Hari ini Arya tak terlihat bersemangat, lebih banyak diam dam melamun. Udin yang baru selesai ngarit memberanikan diri bertanya pada Arya.
“Aku diminta segera menikahi Wida, Din,” jawabnya pelan dengan tatapan kosong lurus ke depan.
“Den Arya kan memang sudah bertunangan sama Wida.”
“Aku tau. Tapi jujur, aku belum siap menikah. Kenal dekat aja enggak.”
Udin tak menanggapi ucapan Arya. Pria itu terdiam, membuat suasana jadi hening.
“Menurutmu, Wida itu orangnya gimana?”
“Wida? Dia ….”
Arya menoleh pada Udin, berharap mendengar pendapat yang sejujur-jujurnya dari pria itu. Namun ia justru menangkap gelagat lain. Udin seakan ragu dan enggan meneruskan kalimatnya.
“Dia kenapa, Din?”
“Den Arya mau Udin jujur?” tanyanya ragu.

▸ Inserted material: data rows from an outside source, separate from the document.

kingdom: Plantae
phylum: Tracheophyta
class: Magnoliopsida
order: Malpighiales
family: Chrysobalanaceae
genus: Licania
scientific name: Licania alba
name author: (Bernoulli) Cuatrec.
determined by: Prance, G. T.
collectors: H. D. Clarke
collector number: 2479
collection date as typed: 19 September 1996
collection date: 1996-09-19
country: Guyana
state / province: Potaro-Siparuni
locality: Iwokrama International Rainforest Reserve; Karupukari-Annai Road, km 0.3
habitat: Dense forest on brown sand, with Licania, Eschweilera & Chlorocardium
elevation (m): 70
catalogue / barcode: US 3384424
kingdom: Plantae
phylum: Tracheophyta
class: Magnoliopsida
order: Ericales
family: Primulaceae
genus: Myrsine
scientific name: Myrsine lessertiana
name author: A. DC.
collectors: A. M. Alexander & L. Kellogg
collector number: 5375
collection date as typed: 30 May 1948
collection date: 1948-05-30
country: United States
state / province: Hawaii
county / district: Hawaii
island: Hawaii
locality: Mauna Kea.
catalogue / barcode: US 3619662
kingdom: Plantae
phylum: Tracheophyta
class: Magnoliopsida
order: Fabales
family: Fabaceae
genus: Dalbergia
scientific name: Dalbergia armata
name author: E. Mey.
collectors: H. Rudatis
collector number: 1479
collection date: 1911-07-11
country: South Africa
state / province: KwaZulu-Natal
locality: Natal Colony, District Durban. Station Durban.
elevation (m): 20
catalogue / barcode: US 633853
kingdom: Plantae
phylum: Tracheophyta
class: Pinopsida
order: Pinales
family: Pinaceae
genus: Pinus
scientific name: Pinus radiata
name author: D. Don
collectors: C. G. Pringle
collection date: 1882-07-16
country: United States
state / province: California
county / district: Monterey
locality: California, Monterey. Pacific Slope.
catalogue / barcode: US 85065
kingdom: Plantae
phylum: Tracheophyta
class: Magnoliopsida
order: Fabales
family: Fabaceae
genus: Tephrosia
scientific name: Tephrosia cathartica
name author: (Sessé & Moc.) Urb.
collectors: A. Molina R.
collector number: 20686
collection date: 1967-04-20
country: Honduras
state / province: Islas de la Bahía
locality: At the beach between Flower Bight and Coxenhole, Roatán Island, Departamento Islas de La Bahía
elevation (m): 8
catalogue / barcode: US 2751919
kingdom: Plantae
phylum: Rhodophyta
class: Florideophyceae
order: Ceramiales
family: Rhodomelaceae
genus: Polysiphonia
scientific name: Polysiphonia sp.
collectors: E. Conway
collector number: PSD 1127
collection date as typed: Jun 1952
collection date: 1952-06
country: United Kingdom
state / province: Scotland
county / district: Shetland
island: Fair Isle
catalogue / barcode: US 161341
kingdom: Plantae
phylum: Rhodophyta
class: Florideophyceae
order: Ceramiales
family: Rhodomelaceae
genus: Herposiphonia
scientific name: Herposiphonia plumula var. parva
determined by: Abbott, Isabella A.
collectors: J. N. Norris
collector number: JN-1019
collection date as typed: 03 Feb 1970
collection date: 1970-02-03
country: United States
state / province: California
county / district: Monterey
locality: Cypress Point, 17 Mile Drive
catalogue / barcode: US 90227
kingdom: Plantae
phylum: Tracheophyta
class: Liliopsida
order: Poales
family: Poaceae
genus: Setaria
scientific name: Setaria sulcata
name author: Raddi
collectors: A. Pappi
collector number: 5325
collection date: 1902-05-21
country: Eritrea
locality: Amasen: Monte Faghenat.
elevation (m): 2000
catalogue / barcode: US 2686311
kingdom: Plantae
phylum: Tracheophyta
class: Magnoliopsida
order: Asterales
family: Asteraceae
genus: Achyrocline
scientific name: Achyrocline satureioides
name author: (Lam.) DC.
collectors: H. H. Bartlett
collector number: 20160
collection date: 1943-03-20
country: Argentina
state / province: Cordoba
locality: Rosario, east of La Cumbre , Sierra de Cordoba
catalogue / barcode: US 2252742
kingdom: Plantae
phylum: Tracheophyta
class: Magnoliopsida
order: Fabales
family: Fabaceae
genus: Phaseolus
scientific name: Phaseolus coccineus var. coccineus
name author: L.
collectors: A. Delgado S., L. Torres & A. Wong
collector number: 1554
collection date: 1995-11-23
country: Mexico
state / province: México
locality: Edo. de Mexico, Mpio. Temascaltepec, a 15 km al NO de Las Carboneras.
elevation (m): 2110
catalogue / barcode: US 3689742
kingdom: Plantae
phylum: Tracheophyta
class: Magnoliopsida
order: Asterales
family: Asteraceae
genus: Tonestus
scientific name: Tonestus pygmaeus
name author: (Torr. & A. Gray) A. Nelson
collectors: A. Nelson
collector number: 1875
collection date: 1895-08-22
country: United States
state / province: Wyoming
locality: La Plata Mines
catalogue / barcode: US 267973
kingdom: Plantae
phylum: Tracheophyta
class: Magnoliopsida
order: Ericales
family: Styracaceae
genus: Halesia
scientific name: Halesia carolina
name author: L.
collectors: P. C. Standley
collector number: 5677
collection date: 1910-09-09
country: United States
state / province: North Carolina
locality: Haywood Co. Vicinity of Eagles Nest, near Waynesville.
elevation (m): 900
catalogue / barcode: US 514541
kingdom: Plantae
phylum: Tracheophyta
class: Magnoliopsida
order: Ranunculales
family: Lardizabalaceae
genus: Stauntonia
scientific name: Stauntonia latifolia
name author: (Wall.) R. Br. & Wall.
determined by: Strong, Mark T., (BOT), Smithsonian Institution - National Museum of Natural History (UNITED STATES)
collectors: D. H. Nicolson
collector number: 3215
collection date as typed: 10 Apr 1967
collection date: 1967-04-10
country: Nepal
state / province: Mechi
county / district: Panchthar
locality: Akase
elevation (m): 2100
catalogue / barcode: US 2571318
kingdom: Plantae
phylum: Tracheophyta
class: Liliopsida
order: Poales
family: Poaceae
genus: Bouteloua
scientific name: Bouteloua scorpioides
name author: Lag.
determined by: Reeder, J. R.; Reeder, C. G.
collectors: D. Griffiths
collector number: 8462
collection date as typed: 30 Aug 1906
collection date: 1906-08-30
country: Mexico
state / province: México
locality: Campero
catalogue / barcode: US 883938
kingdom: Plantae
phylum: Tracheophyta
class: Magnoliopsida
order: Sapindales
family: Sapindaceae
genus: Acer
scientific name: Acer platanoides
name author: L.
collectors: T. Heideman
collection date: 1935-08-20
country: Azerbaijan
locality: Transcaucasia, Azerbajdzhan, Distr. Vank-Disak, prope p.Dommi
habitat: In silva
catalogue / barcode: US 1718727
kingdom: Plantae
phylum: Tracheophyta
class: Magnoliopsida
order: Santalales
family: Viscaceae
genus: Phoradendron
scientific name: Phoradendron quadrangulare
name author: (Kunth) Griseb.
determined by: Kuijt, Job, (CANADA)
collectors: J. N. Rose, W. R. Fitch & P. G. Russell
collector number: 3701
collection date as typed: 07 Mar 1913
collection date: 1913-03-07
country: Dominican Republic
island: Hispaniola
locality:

“Iya dong. Harus.” Arya menghadap pada Udin dengan antusias.
“Selama ini kalo diperhatikan, Den Arya memang jarang bertemu apalagi bergaul dengan Wida. Kemungkinan ada beberapa hal yang belum diketahui Den Arya.”
“O-ya? Misalnya apa?”
“Sebelumnya Wida pernah hampir nikah sama kakaknya Ai. Tapi kemudian dia ketahuan selingkuh sama Den Tama. Nggak lama setelah itu kakaknya Ai meninggal.”
“Meninggal karena apa?”
“Dia berantem sama anak buahnya Den Tama, sakit, terus meninggal. Padahal waktu itu dia juga ‘orangnya’ Den Tama. Nggak lama setelah dia meninggal, ada kabar kalo Wida dijodohkan sama Den Arya.”
“Hah?! Kok aneh malah dijodohin sama aku, bukan sama Tama?”
“Memang aneh sih, tapi nggak tau kenapa bisa begitu. Dan sebenarnya … Wida masih suka ketemu sama Den Tama. Di rumah yang waktu itu.”
“Selingkuh sama Tama, tapi dijodohkan sama Arya?” batinnya. Arya tampak berpikir keras, coba mencerna informasi yang didengarnya. Entah kenapa ia merasa ada kejanggalan.
“Yang menjodohkan siapa?” tanya Arya.
“Ya Juragan sepuh.”
“Aki?”
“Iya.”
“Aki tau soal Wida sama Tama?”
“Kayaknya sih nggak tau.”
“Mungkin nggak kalo sebenarnya aki tau, tapi karena Tama udah punya istri, makanya dijodohkan sama aku?”
“Nggak mungkin, Den. Wida kan bukan anak pak camat, pak lurah, atau pak kades. Dia juga bukan dari keluarga kaya, apalagi sekaya keluarga Den Arya. Juragan sepuh nggak ada untungnya besanan sama keluarga Wida.”
“Ya terus kenapa dijodohin? Mereka-. Maksudku, aku nggak pernah pacaran sama Wida ‘kan?”
Udin menggeleng, lalu berkata “Sebelumnya Den Arya nggak bergaul sama orang lain, kecuali Sekar. Itupun karena Sekar sering datang buat bantu-bantu kerjaan Bi Minah.”
“Serius? Eh, maksudku … ternyata sebelumnya aku seintrovert itu? Hehe … terusin.”
“Menurut yang kudengar, perjodohan itu marena Pak Ocid orang kepercayaan almarhum Den Jaya. Kata orang-orang, mereka teman dekat.”
“Itu doang alasannya?”
Udin mengangguk ragu. Sementara itu Arya mendesah kasar. Jika benar demikian, artinya si pemilik raga tidak benar-benar berniat menikahi Wida.
“Din. Kamu ada ide nggak?”
“Maksudnya, Den?”
“Ide buat batalin pertunanganku sama Wida.”
Udin sempat melongo, tapi kemudian membisikkan sesuatu di telinga Arya.
“Yang bener, Din?”
Udin mengangguk cepat.
“Oke,” ucapnya antusias sambil mengacungkan jempol.